Data integration

Integration adds value to data – the harmonisation and combination of various datasets provides enrichment and further insights from analysis, and keeps organisations aware of their data curation responsibilities.

Loose coupling

We like SOA integration services, for instance, to link  Cloud to related platforms, repositories, applications (APIs), other services or ecosystems.

  • We focus on the ‘how’ and ‘why’ of integration and for this reason favour loose-coupling, since this mitigates the need for recoding for the inevitable changes that arise.  Hard-coding or proprietary workarounds also tend to cost more in the long run as new development teams attempt to understand, untangle, and re-engineer the processes bound up in the code.
  • Regarding the ‘when’ and ‘where’,  we also have information architecture expertise that can assist with assessing integration infrastructure aspects: to mitigate the possibility of choke points; to situate data landing areas appropriately for optimal processing performance and to maximise the curated flow of data through the system through alleviating timing issues which may otherwise constrain the organisation. These bottlenecks can be very limiting, particularly if batch processing otherwise has to be done in discrete times at the dead of night.

Integration & metadata

Different types of data and different source applications require different integration approaches:

  • Moving or integrating data from an ERP/CRM system, for instance, also requires an understanding of both the ‘source’ and ‘target’ systems and the data metadata and formats. Gaining an understanding of the datasets and data structures in order to map them to another system can be challenging without specialist tools. We use Safyr to speed the process of showing the user which tables exist in the packaged application, how they are related (and in most packages) show which application functions use which tables. The time savings from using Safyr are considerable.
  • Integration of spatial (locational) data for location intelligence, information and insight will require specialist assistance – you may have vector coordinates, raster objects or even time-series data which have their own very particular aspects, beyond and above typical data integration routines.

Integration & Governance

Integration, in terms of both source and target systems, also has to be evaluated from a governance perspective: to establish whether, for instance, any sensitive personal data is in scope and whether this is being managed according to the required legislation (GDPR, DPA etc.); to ensure that destruction and ‘right to be forgotten’ flags are also passed along the chain; and to ensure that data which has past its ‘use by’ date, is not perpetuated.

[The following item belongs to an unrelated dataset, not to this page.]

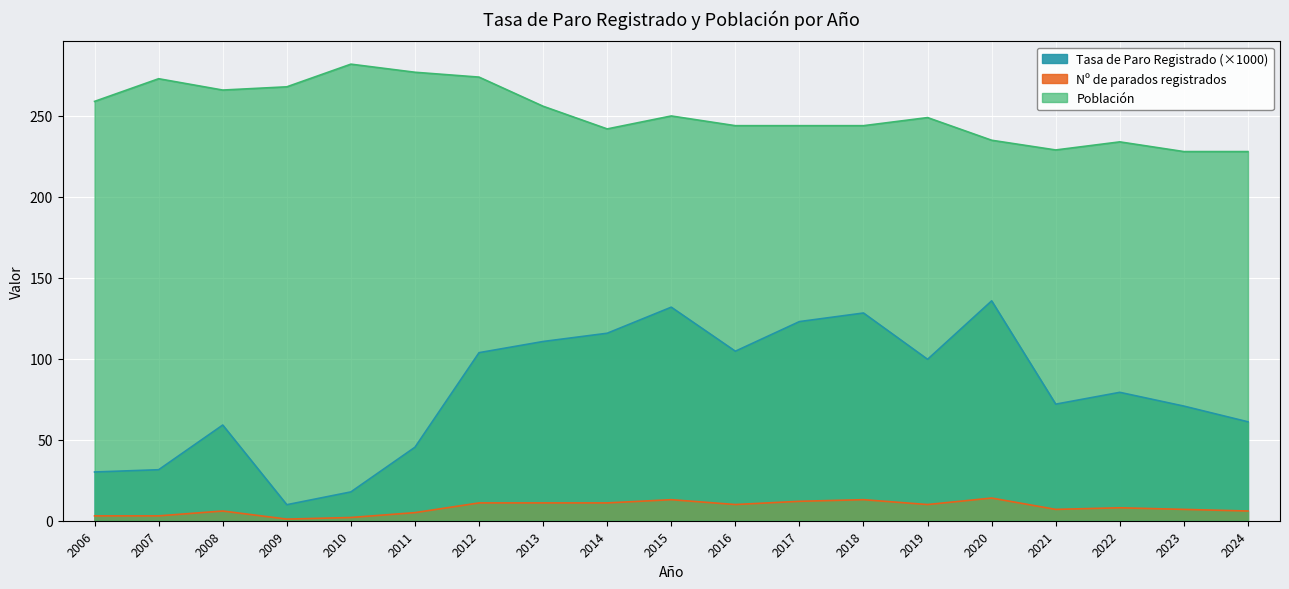

Reading left to right, what are all the values shown in this chart?

Tasa de Paro Registrado: 2006=30.1	2007=31.5	2008=59.1	2009=9.9	2010=17.8	2011=45.4	2012=103.8	2013=110.7	2014=115.8	2015=131.9	2016=104.7	2017=123.0	2018=128.3	2019=99.7	2020=135.8	2021=72.0	2022=79.3	2023=70.8	2024=61.1
Nº de parados registrados: 2006=3.0	2007=3.0	2008=6.0	2009=1.0	2010=2.0	2011=5.0	2012=11.0	2013=11.0	2014=11.0	2015=13.0	2016=10.0	2017=12.0	2018=13.0	2019=10.0	2020=14.0	2021=7.0	2022=8.0	2023=7.0	2024=6.0
Población: 2006=259.0	2007=273.0	2008=266.0	2009=268.0	2010=282.0	2011=277.0	2012=274.0	2013=256.0	2014=242.0	2015=250.0	2016=244.0	2017=244.0	2018=244.0	2019=249.0	2020=235.0	2021=229.0	2022=234.0	2023=228.0	2024=228.0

The primacy of integration and governance was underlined by Zikopoulos et al. in Big Data Beyond The Hype, where Zikopolous writes:

“…too many people treat this topic as an afterthought—and that leads to security exposure, wasted resources, untrusted data, and more. We actually think that you should scope your Big Data architecture with integration and governance in mind from the very start.” (p.26)

This plays very much to the ‘privacy by design’ dictum of GDPR but also repatriates data teams from wrangling and janitorial work towards genuine stewardship and data science.